Task instructions - Which lines below fall between the one containing "- coffee maker [657,586,767,767]" and the one containing "soap bottle [457,462,504,565]"? Repeat them exactly, counting both of those lines, and add nothing else.

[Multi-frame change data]
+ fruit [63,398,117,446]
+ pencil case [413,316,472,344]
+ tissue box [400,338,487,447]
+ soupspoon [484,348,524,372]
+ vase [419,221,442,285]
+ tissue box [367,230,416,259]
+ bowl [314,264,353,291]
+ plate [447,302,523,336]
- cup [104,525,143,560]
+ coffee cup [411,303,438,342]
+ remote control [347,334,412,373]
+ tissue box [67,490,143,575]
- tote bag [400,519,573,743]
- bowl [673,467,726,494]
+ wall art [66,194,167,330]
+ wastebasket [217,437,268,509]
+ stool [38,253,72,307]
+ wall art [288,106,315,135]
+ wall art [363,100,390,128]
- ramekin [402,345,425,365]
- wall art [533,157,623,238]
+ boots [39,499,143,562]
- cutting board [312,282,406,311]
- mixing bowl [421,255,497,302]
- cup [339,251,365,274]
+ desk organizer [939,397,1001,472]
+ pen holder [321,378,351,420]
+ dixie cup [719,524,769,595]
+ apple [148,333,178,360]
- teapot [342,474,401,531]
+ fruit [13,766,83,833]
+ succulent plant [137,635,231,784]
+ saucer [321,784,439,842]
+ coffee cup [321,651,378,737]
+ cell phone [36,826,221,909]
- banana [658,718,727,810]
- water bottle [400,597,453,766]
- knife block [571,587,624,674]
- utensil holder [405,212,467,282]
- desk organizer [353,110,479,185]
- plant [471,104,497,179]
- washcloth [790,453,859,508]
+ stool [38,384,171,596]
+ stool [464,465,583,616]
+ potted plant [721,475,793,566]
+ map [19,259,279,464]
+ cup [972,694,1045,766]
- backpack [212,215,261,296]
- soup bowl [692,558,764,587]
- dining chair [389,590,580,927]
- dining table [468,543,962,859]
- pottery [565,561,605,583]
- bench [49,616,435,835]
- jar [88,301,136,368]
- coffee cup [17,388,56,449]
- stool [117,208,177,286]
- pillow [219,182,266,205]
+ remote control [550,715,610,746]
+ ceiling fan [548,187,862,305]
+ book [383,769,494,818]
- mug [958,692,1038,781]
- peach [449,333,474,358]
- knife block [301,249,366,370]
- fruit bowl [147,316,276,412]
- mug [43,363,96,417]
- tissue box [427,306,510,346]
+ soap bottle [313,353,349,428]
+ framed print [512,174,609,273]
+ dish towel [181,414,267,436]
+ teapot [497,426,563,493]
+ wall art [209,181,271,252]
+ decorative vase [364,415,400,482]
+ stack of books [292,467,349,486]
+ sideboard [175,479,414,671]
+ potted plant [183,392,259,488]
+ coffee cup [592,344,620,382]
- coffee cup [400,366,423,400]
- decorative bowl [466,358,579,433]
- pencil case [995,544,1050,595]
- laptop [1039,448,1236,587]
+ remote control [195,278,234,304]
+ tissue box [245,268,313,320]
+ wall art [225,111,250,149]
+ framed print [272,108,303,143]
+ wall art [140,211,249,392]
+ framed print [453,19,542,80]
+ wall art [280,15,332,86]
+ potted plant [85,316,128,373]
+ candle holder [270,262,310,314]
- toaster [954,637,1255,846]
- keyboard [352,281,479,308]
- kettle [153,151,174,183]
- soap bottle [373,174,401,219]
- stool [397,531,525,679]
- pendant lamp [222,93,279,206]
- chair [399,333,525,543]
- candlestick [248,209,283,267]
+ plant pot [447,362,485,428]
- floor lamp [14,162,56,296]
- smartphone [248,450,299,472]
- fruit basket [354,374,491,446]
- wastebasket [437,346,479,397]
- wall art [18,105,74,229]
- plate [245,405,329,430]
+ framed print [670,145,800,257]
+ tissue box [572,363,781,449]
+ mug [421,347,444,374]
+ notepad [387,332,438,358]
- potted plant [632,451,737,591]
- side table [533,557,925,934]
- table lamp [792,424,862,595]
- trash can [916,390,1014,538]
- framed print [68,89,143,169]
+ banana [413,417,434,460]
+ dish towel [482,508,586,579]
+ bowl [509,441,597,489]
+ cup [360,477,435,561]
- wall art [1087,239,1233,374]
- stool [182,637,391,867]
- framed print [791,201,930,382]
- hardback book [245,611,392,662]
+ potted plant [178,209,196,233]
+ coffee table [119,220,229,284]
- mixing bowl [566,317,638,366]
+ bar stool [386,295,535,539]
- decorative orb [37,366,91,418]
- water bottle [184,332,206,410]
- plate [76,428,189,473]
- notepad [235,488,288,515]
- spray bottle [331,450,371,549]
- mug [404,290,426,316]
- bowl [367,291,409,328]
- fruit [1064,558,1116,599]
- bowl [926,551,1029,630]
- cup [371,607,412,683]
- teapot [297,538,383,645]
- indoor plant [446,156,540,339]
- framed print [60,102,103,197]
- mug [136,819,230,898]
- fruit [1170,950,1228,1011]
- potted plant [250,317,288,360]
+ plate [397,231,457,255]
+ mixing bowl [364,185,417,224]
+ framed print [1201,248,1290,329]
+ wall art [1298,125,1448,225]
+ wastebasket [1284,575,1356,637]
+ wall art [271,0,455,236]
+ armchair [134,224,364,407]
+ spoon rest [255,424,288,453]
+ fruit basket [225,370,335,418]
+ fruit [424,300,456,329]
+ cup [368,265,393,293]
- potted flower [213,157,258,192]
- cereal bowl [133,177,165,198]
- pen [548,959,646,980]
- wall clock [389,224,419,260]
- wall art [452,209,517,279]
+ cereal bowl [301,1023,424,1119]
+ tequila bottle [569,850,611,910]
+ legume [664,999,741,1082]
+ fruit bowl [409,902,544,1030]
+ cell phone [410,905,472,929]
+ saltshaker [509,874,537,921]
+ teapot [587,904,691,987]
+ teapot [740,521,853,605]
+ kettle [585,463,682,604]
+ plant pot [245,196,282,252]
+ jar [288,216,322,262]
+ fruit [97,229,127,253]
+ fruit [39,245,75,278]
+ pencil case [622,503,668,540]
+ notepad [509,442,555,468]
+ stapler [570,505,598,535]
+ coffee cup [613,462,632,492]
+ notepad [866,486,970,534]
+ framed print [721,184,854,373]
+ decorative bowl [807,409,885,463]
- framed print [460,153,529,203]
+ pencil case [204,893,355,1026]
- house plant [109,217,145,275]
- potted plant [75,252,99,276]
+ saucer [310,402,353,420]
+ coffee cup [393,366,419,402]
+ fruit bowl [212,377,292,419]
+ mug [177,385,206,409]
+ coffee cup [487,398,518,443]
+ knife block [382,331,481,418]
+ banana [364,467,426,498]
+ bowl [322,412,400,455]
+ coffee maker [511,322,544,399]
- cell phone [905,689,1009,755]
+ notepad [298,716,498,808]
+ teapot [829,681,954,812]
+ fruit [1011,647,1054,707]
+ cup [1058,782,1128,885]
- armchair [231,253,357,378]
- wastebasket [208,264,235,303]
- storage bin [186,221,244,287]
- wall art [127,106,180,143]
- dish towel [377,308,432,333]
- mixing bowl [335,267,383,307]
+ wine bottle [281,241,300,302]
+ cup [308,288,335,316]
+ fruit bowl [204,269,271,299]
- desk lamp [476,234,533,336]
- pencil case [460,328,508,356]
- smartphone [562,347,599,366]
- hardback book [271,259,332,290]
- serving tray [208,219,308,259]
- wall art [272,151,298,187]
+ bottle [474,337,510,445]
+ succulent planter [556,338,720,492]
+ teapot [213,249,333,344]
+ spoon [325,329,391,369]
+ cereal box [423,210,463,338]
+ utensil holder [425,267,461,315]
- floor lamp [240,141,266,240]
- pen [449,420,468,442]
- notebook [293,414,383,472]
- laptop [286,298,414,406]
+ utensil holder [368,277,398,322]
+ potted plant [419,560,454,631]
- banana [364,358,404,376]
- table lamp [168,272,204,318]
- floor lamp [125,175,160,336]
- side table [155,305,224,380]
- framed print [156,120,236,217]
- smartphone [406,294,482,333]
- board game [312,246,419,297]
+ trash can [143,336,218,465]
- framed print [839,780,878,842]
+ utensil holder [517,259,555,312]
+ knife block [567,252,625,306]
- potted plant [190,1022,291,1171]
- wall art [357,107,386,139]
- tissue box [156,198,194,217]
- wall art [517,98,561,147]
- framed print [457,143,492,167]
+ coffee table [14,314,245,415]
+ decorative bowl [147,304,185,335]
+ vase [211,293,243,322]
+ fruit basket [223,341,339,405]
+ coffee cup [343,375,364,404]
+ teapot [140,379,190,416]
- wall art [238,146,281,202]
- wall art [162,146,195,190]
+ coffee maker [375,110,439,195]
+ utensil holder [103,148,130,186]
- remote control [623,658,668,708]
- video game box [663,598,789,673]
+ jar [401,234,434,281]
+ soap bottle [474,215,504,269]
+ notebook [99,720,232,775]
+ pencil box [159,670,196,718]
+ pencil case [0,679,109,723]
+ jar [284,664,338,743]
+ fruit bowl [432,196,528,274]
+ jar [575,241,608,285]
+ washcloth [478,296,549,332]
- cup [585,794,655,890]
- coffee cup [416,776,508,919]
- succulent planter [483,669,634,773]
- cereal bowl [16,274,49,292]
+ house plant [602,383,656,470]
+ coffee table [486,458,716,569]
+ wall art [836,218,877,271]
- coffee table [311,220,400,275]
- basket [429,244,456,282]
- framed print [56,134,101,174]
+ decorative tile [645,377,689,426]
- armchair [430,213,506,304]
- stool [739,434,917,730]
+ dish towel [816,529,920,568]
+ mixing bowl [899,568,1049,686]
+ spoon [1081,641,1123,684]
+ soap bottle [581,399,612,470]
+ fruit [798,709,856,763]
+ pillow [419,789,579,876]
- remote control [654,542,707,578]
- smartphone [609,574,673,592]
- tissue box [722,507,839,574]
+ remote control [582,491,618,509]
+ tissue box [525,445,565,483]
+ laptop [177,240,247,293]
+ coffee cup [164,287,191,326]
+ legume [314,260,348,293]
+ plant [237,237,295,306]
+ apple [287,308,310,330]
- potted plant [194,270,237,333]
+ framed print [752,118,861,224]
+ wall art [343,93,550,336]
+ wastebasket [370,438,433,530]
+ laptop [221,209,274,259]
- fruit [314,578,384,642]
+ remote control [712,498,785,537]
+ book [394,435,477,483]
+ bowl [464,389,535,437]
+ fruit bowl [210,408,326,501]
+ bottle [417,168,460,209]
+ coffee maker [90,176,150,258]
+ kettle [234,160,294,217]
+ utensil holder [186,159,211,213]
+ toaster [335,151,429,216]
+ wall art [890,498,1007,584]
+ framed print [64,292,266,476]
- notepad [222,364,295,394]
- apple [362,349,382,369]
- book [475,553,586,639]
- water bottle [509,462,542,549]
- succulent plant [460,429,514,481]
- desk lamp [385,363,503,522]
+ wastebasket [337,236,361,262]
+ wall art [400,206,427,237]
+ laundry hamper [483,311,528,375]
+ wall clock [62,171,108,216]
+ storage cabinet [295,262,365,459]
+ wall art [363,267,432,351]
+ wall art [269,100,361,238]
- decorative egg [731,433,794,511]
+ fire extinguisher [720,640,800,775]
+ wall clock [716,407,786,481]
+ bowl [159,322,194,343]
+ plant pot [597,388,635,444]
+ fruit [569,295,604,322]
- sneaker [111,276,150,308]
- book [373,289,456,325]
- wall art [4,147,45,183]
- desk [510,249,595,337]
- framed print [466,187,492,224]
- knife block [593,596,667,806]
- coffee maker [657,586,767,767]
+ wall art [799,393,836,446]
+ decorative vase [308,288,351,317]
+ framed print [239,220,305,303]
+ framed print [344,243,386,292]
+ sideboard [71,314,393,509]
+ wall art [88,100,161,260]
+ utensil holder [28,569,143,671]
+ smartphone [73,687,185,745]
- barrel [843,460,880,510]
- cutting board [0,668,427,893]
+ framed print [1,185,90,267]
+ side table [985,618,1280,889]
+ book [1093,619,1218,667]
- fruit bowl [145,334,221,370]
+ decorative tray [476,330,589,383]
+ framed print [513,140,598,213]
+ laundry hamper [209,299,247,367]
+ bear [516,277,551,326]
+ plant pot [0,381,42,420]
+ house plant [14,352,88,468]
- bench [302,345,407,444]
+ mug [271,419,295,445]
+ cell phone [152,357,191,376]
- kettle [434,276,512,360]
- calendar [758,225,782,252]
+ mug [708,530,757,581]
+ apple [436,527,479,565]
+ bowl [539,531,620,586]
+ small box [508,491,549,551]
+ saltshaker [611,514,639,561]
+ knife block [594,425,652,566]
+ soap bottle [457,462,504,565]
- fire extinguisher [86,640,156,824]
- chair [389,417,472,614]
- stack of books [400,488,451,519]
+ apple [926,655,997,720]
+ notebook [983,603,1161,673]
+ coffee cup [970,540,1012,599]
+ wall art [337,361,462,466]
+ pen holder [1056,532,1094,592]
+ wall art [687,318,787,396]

Solution for this task -
- coffee maker [657,586,767,767]
+ wall art [799,393,836,446]
+ decorative vase [308,288,351,317]
+ framed print [239,220,305,303]
+ framed print [344,243,386,292]
+ sideboard [71,314,393,509]
+ wall art [88,100,161,260]
+ utensil holder [28,569,143,671]
+ smartphone [73,687,185,745]
- barrel [843,460,880,510]
- cutting board [0,668,427,893]
+ framed print [1,185,90,267]
+ side table [985,618,1280,889]
+ book [1093,619,1218,667]
- fruit bowl [145,334,221,370]
+ decorative tray [476,330,589,383]
+ framed print [513,140,598,213]
+ laundry hamper [209,299,247,367]
+ bear [516,277,551,326]
+ plant pot [0,381,42,420]
+ house plant [14,352,88,468]
- bench [302,345,407,444]
+ mug [271,419,295,445]
+ cell phone [152,357,191,376]
- kettle [434,276,512,360]
- calendar [758,225,782,252]
+ mug [708,530,757,581]
+ apple [436,527,479,565]
+ bowl [539,531,620,586]
+ small box [508,491,549,551]
+ saltshaker [611,514,639,561]
+ knife block [594,425,652,566]
+ soap bottle [457,462,504,565]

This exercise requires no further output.